◆ The task ◆
Carry on the passage about the Dot Com boom, starting right after its final sentence.


    Unfortunately, some of those questions were rather nuanced. Like, for example, 'do you not like ads at all, or do you just not want to be distracted while you're reading online?' Google found the answer to that. Go.com and others did not, to their chagrin.

    MSN has only recently begun learning the folly of 'memberizing'. And people are still struggling with the problem of 'monetizing' their websites.

    At the time I heard Metcalfe's talk I remember shaking my head in disbelief. Now, don't get me wrong, I respect him greatly for inventing ethernet. But further proof of the folly of the Dot Com boom was the blind faith that investors put in the business acumen of the alpha geek. Visionaries, generally speaking, are not too great at dealing with the messy details of day-to-day life, and as often as not need to be protected from it (that's one good use for tenure in Universities, by the way). Investors allowed these same dreamers into the driver's seat, and paid in spades for the decision.

◆ Material provided ◆

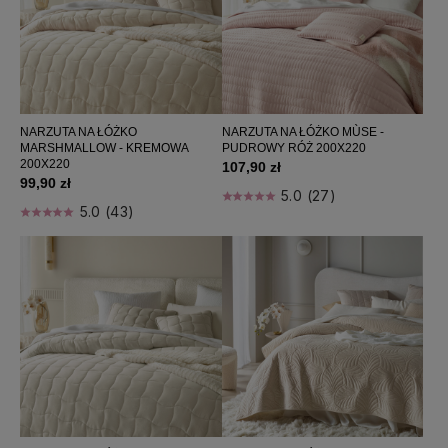
FILTRUJ
Kategorie: Narzuty na łóżko 200x220
Producent: (wybierz)
NARZUTA NA ŁÓŻKO
NARZUTA NA ŁÓŻKO MÙSE -
MARSHMALLOW - KREMOWA
PUDROWY RÓŻ 200X220
200X220
107,90 zł
Cena: (wybierz)
99,90 zł
5.0 (27)
5.0 (43)
Sortuj wg:
Nazwa produktu A-Z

◆ Reply ◆
    --
    Crumb's Corollary: Never bring a knife to a bun fight.
  3. Re:Dot-Bomb Experience by (negative+video) · · Score: 4, Insightful
    That's really sad, but ...
    With this new equipment and an additional DS3 line, we could handle 2500 simultaneous transactions.
    ... what the hell were they thinking? Suppose 5e+6 people had bought from the site every month when their prescriptions needed refilled, with 50 page loads per sale, and $0.50 net profit per sale. That would be an overall net profit of $30M/year, which is pretty darn respectable. However that workload is only 96 page loads per second on average. Even accounting for load nonuniformity, the original system would still have been total overkill. Furthermore, if popularity had ramped up quickly, they'd have just been able to upgrade directly from the profits. Oversizing the machines was just pointless.

    Why does money make people lose the ability to do arithmetic?

  4. Re:Crappy list by horza · · Score: 3, Insightful

    The EV1. WTF? Why the hell would you miss this. I got the chance to try one at high school, I forget which teacher arranged to have it shown off. The thing was underpowered to the extreme, didn't have long range and was apparantly plagued with failures.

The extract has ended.